[原文]
************
もしかして今回を限りに読めなくなるのかと心配していましたが・・・
> 新幹線と飛行機を組み合わせた来年のプランはもう始動
安心♪安心♪
上方の者にとっては、一層参考になる旅程になりそうですね。
これからも奥方と毎年お楽しみください(我々の為にも)
by ねこざかな (2015-07-19 02:36)
contaさん
コメントありがとうございます。
毎年、工事が進むたびに青森駅の停車時間が長くなり、
今回は過去最長の停車時間でした。
まぁ、ぐっすり寝れるのはうれしいですが・・・(笑)
現地滞在時間がどんどん短くなります。
ちなみに帰りの飛行機は1時間半ほどでした(笑)
by 1275GT (2015-07-20 16:43)
ねこざかなさん
コメントありがとうございます。
ほとんど同じ内容を毎年読んでいただき恐縮です(笑)
************
[指示 1] コメント欄によると、帰りの飛行機はどれくらいの時間だったか。
[指示 2] コメント欄の文章を、最後の一文の後から書き継げ。
資料はコメント欄とは別個のものである。

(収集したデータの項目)
************
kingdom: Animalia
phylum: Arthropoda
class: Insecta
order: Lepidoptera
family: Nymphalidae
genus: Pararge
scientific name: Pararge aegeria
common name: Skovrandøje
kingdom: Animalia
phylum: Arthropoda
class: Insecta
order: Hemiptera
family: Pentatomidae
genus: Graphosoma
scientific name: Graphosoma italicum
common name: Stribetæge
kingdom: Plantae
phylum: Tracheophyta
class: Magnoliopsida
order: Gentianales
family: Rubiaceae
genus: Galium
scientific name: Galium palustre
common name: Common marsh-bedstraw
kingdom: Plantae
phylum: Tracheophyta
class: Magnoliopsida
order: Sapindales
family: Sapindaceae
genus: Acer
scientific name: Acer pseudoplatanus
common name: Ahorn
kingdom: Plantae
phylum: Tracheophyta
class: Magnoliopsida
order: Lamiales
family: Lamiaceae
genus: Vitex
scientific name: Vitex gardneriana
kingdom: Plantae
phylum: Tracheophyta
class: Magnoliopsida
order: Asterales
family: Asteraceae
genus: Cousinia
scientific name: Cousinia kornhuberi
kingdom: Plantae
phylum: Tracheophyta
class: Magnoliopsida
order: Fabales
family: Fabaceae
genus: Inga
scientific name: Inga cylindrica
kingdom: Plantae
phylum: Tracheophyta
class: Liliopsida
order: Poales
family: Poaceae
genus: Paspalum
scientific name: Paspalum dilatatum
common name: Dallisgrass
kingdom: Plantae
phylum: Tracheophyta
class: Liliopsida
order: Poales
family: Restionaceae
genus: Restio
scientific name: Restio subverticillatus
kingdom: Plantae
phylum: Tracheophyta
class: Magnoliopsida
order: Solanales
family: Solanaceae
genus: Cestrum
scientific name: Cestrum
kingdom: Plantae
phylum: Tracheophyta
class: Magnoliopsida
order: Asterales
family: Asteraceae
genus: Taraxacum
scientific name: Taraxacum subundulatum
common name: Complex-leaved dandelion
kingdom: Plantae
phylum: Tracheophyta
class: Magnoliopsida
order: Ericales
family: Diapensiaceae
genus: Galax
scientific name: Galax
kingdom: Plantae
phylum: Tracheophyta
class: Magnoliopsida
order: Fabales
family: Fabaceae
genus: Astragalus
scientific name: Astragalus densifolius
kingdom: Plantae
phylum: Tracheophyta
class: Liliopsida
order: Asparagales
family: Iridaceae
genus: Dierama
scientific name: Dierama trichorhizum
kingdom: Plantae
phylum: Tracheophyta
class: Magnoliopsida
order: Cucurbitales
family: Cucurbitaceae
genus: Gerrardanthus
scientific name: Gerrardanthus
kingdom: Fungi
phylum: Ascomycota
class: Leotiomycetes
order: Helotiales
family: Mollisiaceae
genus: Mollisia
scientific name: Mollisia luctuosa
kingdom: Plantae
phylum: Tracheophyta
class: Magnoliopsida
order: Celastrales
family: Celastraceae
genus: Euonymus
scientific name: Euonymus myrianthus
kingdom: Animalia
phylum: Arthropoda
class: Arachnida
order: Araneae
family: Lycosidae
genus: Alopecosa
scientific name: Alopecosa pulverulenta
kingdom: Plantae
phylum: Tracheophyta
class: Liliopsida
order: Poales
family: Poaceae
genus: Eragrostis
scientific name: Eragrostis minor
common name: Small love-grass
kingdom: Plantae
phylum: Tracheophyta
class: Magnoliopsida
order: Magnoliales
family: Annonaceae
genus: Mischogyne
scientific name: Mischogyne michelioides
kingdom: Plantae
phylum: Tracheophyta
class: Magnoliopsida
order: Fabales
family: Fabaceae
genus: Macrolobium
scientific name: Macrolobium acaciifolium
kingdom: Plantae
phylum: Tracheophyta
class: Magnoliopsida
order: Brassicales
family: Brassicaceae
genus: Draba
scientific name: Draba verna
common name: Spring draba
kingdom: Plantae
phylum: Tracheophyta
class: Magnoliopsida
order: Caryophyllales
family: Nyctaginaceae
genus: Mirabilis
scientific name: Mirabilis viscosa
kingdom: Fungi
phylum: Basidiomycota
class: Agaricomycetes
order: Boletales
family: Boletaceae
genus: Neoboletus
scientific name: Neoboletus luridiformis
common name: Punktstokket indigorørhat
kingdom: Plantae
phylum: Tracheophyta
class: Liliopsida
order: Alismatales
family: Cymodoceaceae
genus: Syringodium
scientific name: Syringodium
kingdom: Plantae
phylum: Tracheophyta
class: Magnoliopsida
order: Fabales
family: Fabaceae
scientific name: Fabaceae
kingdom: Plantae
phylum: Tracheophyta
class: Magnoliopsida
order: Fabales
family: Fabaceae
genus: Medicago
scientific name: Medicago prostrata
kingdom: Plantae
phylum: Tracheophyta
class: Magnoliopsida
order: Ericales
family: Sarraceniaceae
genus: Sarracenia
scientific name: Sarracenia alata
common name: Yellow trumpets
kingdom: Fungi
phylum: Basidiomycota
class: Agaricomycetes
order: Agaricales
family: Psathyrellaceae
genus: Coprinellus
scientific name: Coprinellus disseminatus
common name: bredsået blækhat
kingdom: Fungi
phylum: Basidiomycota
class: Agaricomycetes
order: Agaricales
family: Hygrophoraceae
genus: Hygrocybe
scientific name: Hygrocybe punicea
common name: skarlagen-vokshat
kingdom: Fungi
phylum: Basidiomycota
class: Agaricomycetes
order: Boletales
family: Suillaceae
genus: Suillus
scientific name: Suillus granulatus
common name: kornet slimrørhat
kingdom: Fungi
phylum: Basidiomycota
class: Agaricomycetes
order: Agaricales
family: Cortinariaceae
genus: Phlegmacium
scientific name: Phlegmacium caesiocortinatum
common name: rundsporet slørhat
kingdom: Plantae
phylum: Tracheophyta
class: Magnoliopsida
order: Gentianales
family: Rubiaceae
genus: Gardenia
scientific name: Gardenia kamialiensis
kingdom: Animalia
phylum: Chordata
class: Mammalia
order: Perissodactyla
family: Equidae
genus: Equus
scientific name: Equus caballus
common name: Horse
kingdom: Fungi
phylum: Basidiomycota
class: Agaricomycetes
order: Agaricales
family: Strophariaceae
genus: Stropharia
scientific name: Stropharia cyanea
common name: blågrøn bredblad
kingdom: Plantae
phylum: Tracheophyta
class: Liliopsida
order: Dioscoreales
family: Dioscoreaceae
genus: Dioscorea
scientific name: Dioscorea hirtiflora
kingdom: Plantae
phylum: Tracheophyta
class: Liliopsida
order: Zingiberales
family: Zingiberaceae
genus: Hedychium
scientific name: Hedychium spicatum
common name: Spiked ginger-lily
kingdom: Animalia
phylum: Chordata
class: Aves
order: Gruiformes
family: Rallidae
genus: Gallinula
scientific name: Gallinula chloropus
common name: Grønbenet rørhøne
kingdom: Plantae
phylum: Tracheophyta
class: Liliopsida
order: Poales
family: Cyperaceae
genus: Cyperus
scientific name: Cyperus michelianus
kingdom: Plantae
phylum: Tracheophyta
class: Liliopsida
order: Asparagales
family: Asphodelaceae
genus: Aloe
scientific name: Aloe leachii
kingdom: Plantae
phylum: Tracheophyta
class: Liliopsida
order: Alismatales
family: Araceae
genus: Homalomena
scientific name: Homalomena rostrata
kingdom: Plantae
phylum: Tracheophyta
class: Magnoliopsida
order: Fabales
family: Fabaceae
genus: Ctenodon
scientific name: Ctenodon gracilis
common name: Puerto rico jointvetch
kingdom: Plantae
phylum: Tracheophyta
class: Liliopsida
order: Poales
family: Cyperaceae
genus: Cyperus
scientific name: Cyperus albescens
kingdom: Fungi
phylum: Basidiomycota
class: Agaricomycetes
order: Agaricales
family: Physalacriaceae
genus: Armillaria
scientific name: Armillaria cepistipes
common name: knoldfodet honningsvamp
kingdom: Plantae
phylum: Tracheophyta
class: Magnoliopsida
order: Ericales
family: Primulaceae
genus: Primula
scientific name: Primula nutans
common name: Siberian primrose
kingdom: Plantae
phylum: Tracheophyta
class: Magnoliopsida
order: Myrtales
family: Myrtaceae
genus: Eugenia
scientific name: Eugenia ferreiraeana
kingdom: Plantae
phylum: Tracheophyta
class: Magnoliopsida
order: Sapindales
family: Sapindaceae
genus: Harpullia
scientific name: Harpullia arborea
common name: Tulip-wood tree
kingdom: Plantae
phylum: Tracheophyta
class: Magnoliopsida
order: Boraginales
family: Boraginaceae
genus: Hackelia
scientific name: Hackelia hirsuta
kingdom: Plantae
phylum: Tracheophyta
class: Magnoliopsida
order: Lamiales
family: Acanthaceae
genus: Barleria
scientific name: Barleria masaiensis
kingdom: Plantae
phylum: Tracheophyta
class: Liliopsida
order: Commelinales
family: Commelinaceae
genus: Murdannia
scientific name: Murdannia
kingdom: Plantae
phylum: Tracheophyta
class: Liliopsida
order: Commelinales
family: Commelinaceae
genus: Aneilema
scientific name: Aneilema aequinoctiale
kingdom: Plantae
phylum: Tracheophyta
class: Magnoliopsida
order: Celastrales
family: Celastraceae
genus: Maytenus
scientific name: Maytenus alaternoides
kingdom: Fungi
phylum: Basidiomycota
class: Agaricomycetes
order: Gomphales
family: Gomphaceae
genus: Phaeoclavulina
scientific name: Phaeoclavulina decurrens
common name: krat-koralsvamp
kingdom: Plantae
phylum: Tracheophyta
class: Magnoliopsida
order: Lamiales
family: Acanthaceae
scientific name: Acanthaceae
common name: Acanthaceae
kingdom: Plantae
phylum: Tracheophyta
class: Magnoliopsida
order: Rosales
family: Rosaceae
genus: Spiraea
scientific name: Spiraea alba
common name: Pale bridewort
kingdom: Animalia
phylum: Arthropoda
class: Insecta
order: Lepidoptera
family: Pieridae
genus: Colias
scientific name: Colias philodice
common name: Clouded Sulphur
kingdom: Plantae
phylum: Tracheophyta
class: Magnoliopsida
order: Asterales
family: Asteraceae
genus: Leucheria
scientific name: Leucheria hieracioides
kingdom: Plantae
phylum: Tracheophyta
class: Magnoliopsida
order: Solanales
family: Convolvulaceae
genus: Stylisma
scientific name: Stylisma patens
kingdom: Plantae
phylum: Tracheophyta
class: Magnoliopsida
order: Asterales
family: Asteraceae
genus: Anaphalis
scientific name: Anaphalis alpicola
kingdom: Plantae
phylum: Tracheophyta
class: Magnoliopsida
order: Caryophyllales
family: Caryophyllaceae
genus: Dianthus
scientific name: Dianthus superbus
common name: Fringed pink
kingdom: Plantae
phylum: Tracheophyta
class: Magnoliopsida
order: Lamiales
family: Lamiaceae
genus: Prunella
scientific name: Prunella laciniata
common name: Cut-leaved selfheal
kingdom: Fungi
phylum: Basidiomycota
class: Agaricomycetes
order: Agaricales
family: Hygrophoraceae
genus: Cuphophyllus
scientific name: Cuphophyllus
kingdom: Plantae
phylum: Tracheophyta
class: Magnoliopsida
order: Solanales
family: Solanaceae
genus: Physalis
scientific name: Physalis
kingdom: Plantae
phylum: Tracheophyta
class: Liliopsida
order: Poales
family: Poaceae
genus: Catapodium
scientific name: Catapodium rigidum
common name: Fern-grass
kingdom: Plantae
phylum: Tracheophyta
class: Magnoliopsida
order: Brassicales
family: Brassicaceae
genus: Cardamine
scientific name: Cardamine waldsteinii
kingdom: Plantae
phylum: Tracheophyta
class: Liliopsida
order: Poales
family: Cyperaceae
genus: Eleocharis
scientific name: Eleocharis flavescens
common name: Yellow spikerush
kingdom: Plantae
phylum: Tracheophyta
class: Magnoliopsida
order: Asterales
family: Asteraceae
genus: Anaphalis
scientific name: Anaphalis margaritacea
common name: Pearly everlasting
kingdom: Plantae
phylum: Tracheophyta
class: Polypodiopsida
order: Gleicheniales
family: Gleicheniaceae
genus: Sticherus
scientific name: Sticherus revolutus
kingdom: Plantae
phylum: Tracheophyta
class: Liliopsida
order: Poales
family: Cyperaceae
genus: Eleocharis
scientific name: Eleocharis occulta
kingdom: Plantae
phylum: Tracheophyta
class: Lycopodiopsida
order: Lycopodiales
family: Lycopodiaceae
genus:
************
[結果 1] 1時間半ほど。

[結果 2]
まるで観光地を避けて通るような旅行記なので、
解読にはかなりの熟練を要します。
旅の後半もかなりマニアックです・・・スミマセン(笑)
by 1275GT (2015-07-20 16:57)
ベアトラックさん
いつもnice!をありがとうございます。
年に1回しか利用しない乗客が言うのもなんですが、
北海道への寝台列車は遺して欲しいです。
by 1275GT (2015-07-20 17:06)
いっぷくさん
いつもnice!をありがとうございます。
未知の世界への旅行記、毎回楽しませて頂いています。